他人の怒りコメントに乗じて怒る“便乗怒り”の心理
政治家や芸能人などの発言、あるいはネット上に掲載された記事がたびたび炎上する。その内容の是非はともかく、一部分だけを取り上げたり、ちょっとした言葉遣いをあげつらったりして、血祭りに上げる人が少なくない。
なかには、他の人が残した怒りのコメントを少し読んだだけで、輪をかけて激しい怒りのコメントを残す人もいるように見受けられる。さらに、発言や記事の元の文脈を無視しているとしか思えない人もいて、きちんと読んでいないのではないかと疑いたくなる。
こういう人は、いわば他人の怒りに便乗して怒るわけで、“便乗怒り”といえる。
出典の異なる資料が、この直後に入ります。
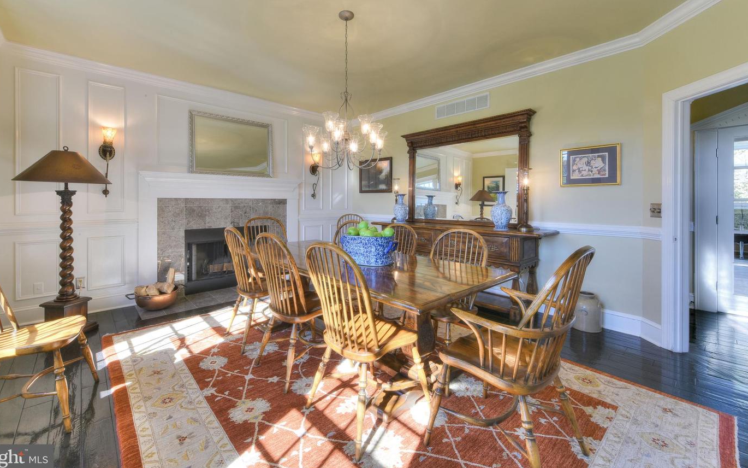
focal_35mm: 15
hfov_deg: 101.4
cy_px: 210
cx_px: 361
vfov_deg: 74.6
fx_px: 306
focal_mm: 14
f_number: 22
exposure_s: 1/1.67
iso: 100
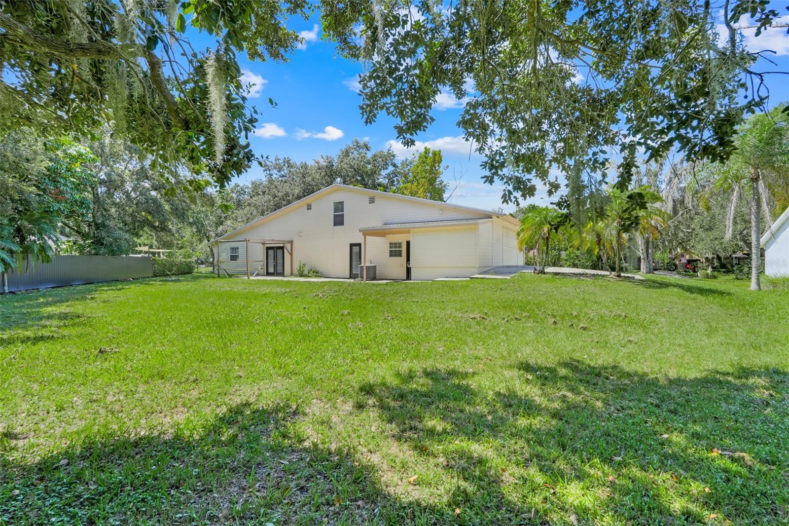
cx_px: 394
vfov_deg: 73.7
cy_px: 263
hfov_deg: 96.7
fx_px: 351
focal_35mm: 16
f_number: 9
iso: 250
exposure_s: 1/320
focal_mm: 16
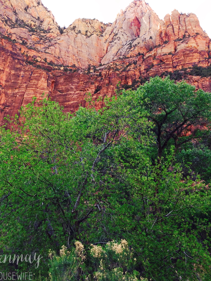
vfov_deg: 47.3
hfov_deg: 36.5
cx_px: 73
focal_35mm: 39
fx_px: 317
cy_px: 100
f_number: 2.2
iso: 32
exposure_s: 1/302
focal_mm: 4.15
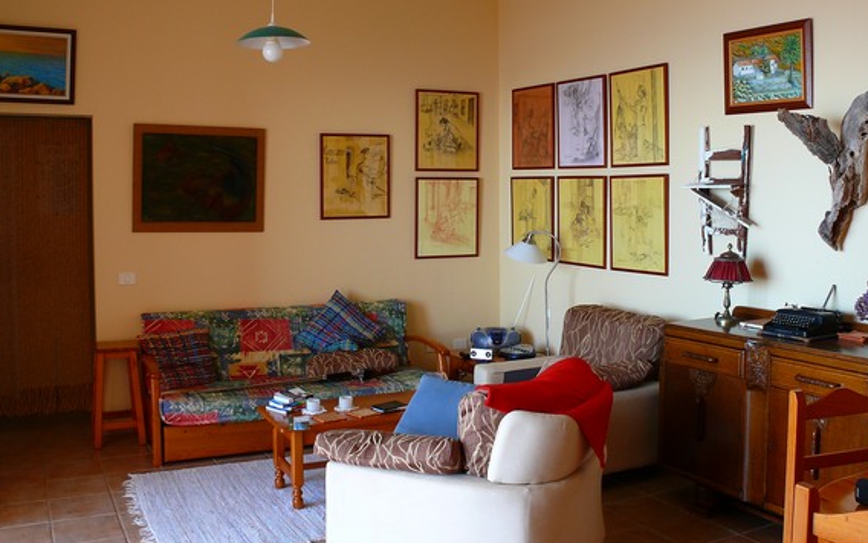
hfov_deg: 41.0
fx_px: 1159
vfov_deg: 26.3
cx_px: 455
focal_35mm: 49
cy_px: 226
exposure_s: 1/30
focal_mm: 7.4
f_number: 2.8
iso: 100
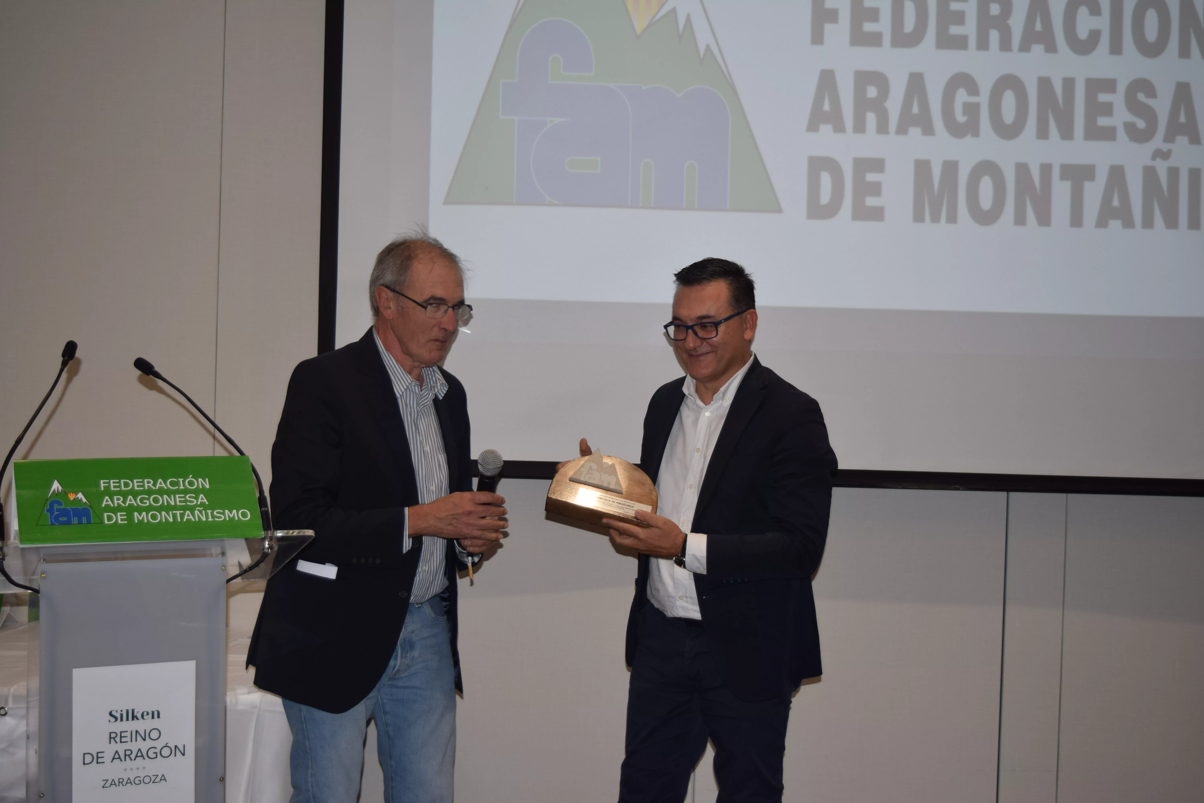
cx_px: 602
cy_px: 402
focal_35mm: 48
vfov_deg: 28.1
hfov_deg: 41.1
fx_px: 1605
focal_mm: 32
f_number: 4.5
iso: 400
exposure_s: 1/200
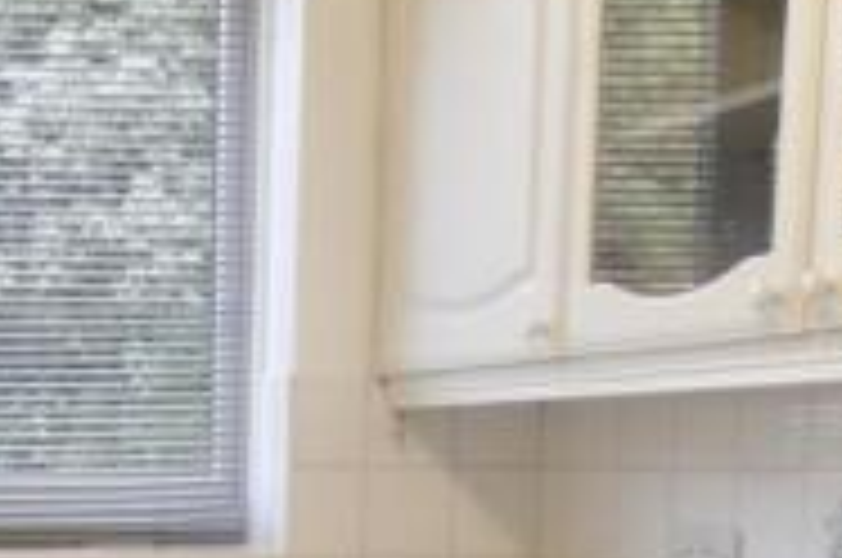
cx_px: -227
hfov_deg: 23.3
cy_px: 628
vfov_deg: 16.8
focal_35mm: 78
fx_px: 1821
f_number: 4.1
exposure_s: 1/30
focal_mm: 4.3
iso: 147
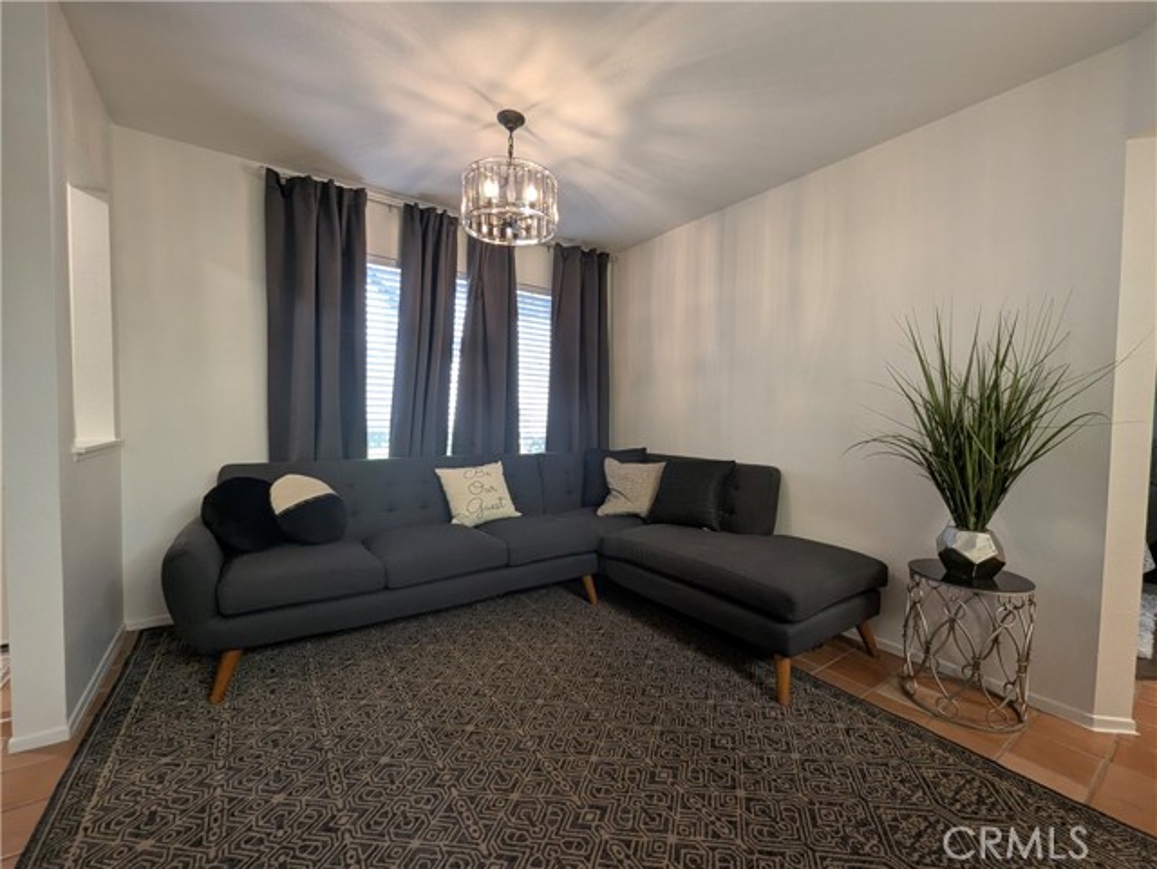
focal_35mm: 13
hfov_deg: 106.1
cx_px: 578
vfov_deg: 90.0
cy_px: 434
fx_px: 435
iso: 71
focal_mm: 1.95
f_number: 2.2
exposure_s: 1/24
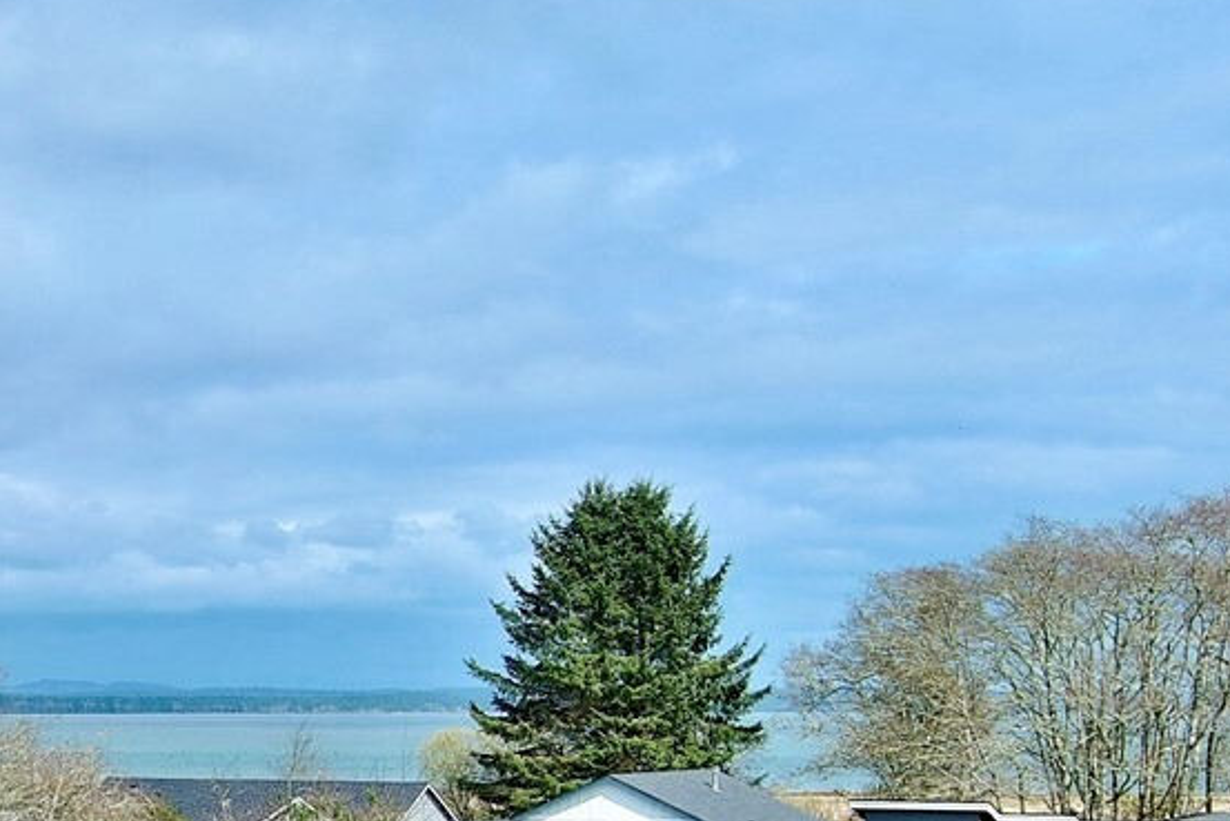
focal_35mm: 89
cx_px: -304
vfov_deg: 15.1
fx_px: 3041
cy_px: 815
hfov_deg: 21.1
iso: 101
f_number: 2.8
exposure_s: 1/1701
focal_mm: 10.57
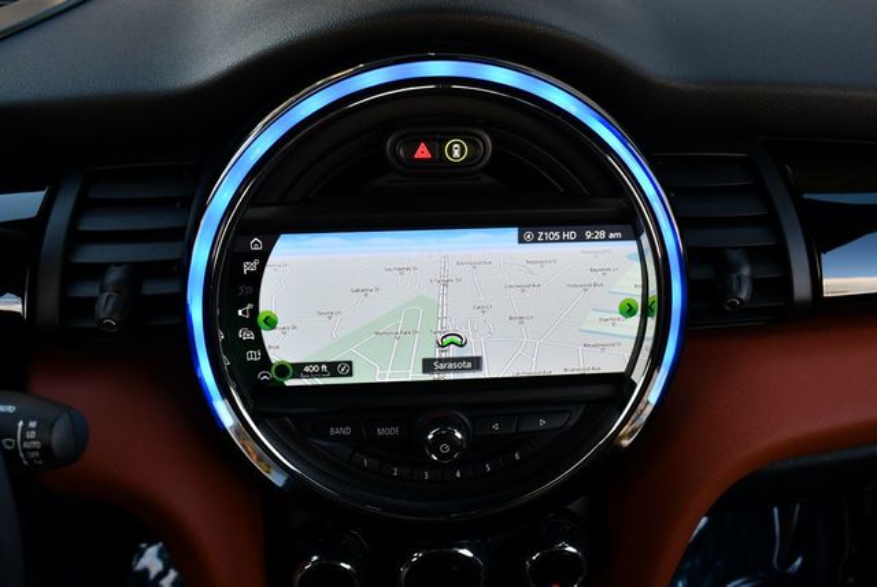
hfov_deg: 53.1
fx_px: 878
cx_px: 438
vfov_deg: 36.9
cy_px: 294
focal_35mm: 36
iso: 400
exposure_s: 1/250
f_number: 4.5
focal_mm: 18
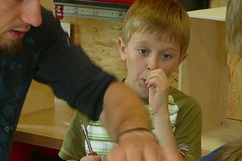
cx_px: 174
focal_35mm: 115
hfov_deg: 17.7
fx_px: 773
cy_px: 205
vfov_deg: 11.6
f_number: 2.8
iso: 100
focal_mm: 5.2
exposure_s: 1/40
この“便乗怒り”の心理は一体どうなっているのだろうか。
分析すると、次の3つの心理が浮かび上がる。
(2)鬱憤晴らし
(3)優越感
(1)怒りの正当化
まず、「他の人も怒っているのだから、自分も怒っていい」と考え、自分自身の怒りを正当化する。これは、怒りを激化させる重要な要因である。なぜならば、「怒ってはいけない」というしつけや教育を幼い頃から受けてきて、怒ることに恥ずかしさと後ろめたさを感じている人が多いが、「他の人も怒っているのだから……」と思えば、そういう気持ちを払拭できるからだ。
いわば「赤信号みんなで渡れば怖くない」という心理が働き、他人の怒りを口実にして心理的な抵抗なしに怒ることができる。当然、怒りのコメントを残している人が他にも大勢いるほど、そして他のコメントが手厳しいほど、抵抗は小さくなる。
心理的な抵抗が小さくなると、怒りの対象だったはずの発言や記事の元々の内容も文脈もそれほど重要ではなくなる。なかには、そんなものはどうでもいいとさえ思う人もいるようだ。こういう人は、しばしば「誰でもいいからたたきたい」という欲望に駆り立てられている。だから、大衆のバッシングを受けている有名人は格好の対象であり、便乗してボコボコにたたくのである。